Their conclusion: if one disregards the prostitutes' influence, the rise in infections is due above all to increasing promiscuity, a failure to use condoms and a low level of education.

"Almost a third of these young people had had between two and nine partners in the last six months and over 23% had even had ten partners or more," explained Manfredi. "Over 70% of our subjects did not use condoms." That proportion was as high as 96% for under-18s, while for prostitutes it was only 10%.

The educational level of the group was relatively low: almost two-thirds had received only elementary education and none of the subjects had been to university.

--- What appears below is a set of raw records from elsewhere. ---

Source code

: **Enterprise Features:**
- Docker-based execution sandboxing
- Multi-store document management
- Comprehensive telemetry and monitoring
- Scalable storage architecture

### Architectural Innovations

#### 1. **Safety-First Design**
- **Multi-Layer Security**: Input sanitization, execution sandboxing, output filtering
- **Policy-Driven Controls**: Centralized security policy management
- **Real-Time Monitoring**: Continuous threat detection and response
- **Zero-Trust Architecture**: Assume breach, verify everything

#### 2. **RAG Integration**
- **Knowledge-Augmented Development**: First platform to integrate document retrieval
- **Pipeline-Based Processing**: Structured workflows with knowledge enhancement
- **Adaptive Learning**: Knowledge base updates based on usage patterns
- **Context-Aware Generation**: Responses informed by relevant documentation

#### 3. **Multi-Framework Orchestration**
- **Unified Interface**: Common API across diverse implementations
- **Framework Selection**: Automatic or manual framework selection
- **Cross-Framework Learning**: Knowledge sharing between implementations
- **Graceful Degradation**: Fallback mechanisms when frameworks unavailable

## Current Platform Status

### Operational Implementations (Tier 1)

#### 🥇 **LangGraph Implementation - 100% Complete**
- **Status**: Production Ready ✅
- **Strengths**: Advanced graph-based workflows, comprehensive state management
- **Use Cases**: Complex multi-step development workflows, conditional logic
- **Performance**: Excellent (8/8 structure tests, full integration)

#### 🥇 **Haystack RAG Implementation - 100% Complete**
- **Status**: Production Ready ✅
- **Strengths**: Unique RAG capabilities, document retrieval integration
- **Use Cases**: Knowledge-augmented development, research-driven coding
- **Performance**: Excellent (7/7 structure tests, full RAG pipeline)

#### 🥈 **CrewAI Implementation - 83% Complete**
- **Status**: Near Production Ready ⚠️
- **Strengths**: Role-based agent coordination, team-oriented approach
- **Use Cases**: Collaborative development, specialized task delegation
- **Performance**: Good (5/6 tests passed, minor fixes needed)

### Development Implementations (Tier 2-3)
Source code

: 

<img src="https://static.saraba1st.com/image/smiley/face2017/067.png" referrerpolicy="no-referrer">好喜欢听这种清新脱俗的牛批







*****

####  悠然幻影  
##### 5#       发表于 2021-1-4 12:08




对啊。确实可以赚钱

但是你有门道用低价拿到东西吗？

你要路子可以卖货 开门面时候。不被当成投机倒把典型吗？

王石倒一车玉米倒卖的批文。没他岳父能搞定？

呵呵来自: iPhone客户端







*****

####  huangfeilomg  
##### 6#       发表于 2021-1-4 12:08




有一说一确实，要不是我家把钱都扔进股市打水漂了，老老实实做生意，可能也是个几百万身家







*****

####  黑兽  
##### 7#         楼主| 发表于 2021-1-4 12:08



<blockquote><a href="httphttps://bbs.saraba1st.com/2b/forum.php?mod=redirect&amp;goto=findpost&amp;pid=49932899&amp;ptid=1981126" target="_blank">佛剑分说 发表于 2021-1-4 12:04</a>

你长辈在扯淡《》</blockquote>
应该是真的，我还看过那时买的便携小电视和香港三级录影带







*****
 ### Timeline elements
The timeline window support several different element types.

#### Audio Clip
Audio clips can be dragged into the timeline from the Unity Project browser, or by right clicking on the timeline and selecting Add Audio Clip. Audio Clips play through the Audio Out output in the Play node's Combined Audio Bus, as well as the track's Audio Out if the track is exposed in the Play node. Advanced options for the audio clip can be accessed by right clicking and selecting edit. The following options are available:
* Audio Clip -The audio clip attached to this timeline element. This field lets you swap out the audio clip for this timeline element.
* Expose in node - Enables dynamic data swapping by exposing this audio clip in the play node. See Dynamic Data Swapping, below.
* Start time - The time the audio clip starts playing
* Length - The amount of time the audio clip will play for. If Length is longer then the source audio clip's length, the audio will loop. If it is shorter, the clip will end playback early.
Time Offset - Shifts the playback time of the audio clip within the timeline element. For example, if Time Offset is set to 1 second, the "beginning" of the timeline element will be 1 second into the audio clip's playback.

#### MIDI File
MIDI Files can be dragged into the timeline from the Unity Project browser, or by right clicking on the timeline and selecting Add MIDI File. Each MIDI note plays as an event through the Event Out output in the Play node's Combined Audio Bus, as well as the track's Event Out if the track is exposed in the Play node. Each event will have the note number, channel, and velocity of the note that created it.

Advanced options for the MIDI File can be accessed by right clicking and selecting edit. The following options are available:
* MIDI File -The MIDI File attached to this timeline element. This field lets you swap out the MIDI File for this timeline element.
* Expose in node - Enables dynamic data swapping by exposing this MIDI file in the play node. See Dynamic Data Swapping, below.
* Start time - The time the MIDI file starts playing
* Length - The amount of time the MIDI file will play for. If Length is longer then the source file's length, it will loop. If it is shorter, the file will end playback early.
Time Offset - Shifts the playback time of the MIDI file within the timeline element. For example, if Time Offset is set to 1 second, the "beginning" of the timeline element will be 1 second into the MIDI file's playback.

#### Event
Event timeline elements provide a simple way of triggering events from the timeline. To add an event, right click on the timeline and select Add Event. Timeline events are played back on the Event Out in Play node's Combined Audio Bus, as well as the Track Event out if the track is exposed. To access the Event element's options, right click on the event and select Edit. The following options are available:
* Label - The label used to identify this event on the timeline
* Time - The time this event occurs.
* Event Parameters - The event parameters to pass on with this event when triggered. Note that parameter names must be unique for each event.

The conclusion Manfredi presented to ECCMID was quite clear: "This study demonstrates a relative and absolute increase in the number of adolescents carrying STDs, as compared to the over-21 age group. So there is an urgent need to conduct continuous monitoring of STDs in adolescents and young adults if we want to achieve targeted prevention strategies specially adapted to this age group."

Sexually transmitted diseases will also be on the agenda on Wednesday at the ECCMID symposium No. 3, entitled "Typing Methods for Epidemiological Analysis of Infectious Diseases".

Among other things, the symposium will be discussing gonorrhea, one of the world's commonest STDs (there are thought to be over 100 million cases), which has made a remarkable comeback in recent years (+56% in the United Kingdom alone between 1995 and 1999).

Gonorrhea infections, caused by gonococcus (Neisseria gonorrhea), are still poorly controlled. As with all STDs, it is difficult to trace the chain of infection, since sexual partners are often very hard to identify. Yet the only effective way of combating the disease is to treat not only the infected person but also all of his or her partners.

A London team, under Helen Ward and Catherine Ison, of Imperial College School of Medicine, has come up with an original solution to the problem of tracing sexual partners that they are presenting to the 11th ECCMID.

The method is based on a genetic peculiarity of gonococcus: one of its genes (known to specialists as opa) is both variable and relatively well preserved when the disease is passed from one person to another.

It should be possible to use that feature to trace the path of infection from one sexual partner to another.

The researchers put the theory to the test by determining the characteristics of the opa gene in 215 cases of gonorrhea observed during six months of consultation in London and 12 months in Sheffield.

The results were then compared, both with epidemiological data obtained using a questionnaire on each subject's sexual partners during the past three months and with two other methods habitually used to type the bacteria.

The opa method obtained a higher degree of discrimination than the classical methods and showed a strong correlation between "genetic typing" and epidemiological data.

The new method had even allowed identification of a greater number of sexual partners than the questionnaire responses suggested.

Ison also said that many of the London cases had been found to be unconnected, whereas two main strains were found to be responsible for half of the Sheffield infections. She concluded that determination of the opa gene characteristics made it possible to identify an epidemic of sporadic cases.

"Where a single type of opa gene is found, it suggests the existence of a transmission network proper, which is not the case where there are a number of different strains."

The method could also prove to be an excellent way of studying the spread of gonococcus within a population group for epidemiological or legal medical purposes, as is already the case in Great Britain.